Goal of the exercise:
All pictures must be left out as you transcribe the lines from the first line of the data to the line containing "คลิก! เพื่อดูถุงกระดาษคราฟท์รักษ์โลก ใช้คู่กัน!", both included.

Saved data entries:
"""
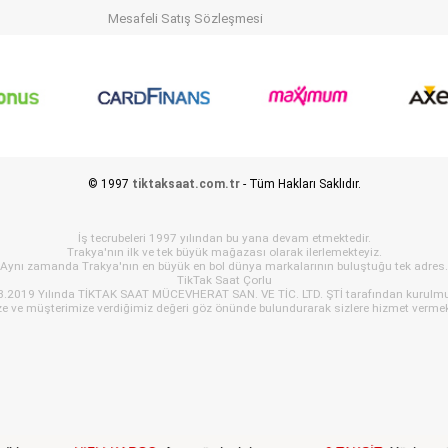
Mesafeli Satış Sözleşmesi
© 1997
tiktaksaat.com.tr
- Tüm Hakları Saklıdır.
İş tecrubeleri 1997 yılından bu yana devam etmektedir.
Trakya'nın ilk ve tek büyük mağazası olarak ilerlemekteyiz.
Aynı zamanda Trakya'nın en büyük en bol dünya markalarının buluştuğu tek adres.
TikTak Saat Çorlu
3.2019 Yılında TİKTAK SAAT MÜCEVHERAT SAN. VE TİC. LTD. ŞTİ tarafından kurulmu
ze ve müşterimize verdiğimiz değeri göz önünde bulundurarak sizlere hizmet vermek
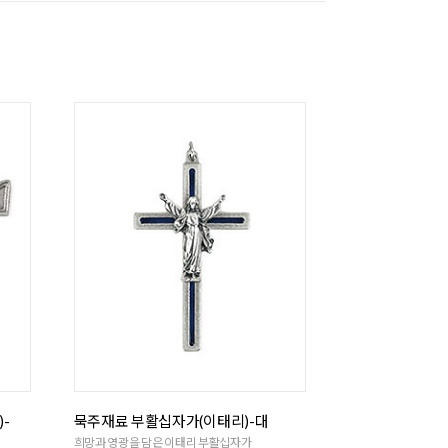
-
묵주재료 부활십자가(이태리)-대
희망과 영광을 담은 이태리 부활십자가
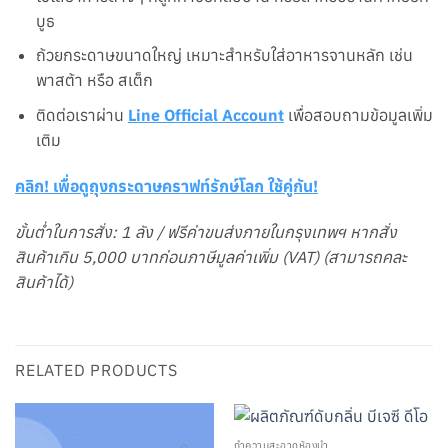
บูธ
ถ้วยกระดาษขนาดใหญ่ เหมาะสำหรับใส่อาหารจานหลัก เช่น
พาสต้า หรือ สเต็ก
ติดต่อเราผ่าน
Line Official Account
เพื่อสอบถามข้อมูลเพิ่ม
เติม
คลิก! เพื่อดูถุงกระดาษคราฟท์รักษ์โลก ใช้คู่กัน!
ขั้นต่ำในการสั่ง: 1 ลัง / ฟรีค่าขนส่งภายในกรุงเทพฯ หากสั่ง
สินค้าเกิน 5,000 บาทก่อนภาษีมูลค่าเพิ่ม (VAT) (สามารถคละ
สินค้าได้)
RELATED PRODUCTS
ทำความสะอาดห้องน้ำ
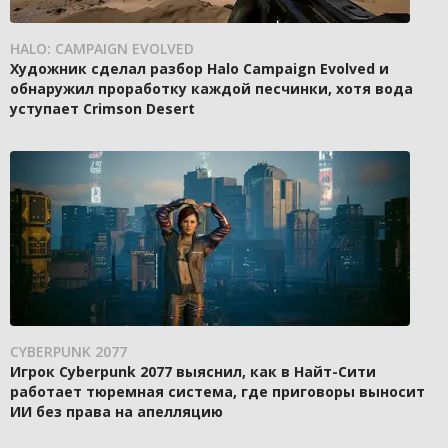
HALO: CAMPAIGN EVOLVED
Художник сделал разбор Halo Campaign Evolved и
обнаружил проработку каждой песчинки, хотя вода
уступает Crimson Desert
CYBERPUNK 2077
Игрок Cyberpunk 2077 выяснил, как в Найт-Сити
работает тюремная система, где приговоры выносит
ИИ без права на апелляцию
"""
Response area:
Mesafeli Satış Sözleşmesi
© 1997
tiktaksaat.com.tr
- Tüm Hakları Saklıdır.
İş tecrubeleri 1997 yılından bu yana devam etmektedir.
Trakya'nın ilk ve tek büyük mağazası olarak ilerlemekteyiz.
Aynı zamanda Trakya'nın en büyük en bol dünya markalarının buluştuğu tek adres.
TikTak Saat Çorlu
3.2019 Yılında TİKTAK SAAT MÜCEVHERAT SAN. VE TİC. LTD. ŞTİ tarafından kurulmu
ze ve müşterimize verdiğimiz değeri göz önünde bulundurarak sizlere hizmet vermek
-
묵주재료 부활십자가(이태리)-대
희망과 영광을 담은 이태리 부활십자가
บูธ
ถ้วยกระดาษขนาดใหญ่ เหมาะสำหรับใส่อาหารจานหลัก เช่น
พาสต้า หรือ สเต็ก
ติดต่อเราผ่าน
Line Official Account
เพื่อสอบถามข้อมูลเพิ่ม
เติม
คลิก! เพื่อดูถุงกระดาษคราฟท์รักษ์โลก ใช้คู่กัน!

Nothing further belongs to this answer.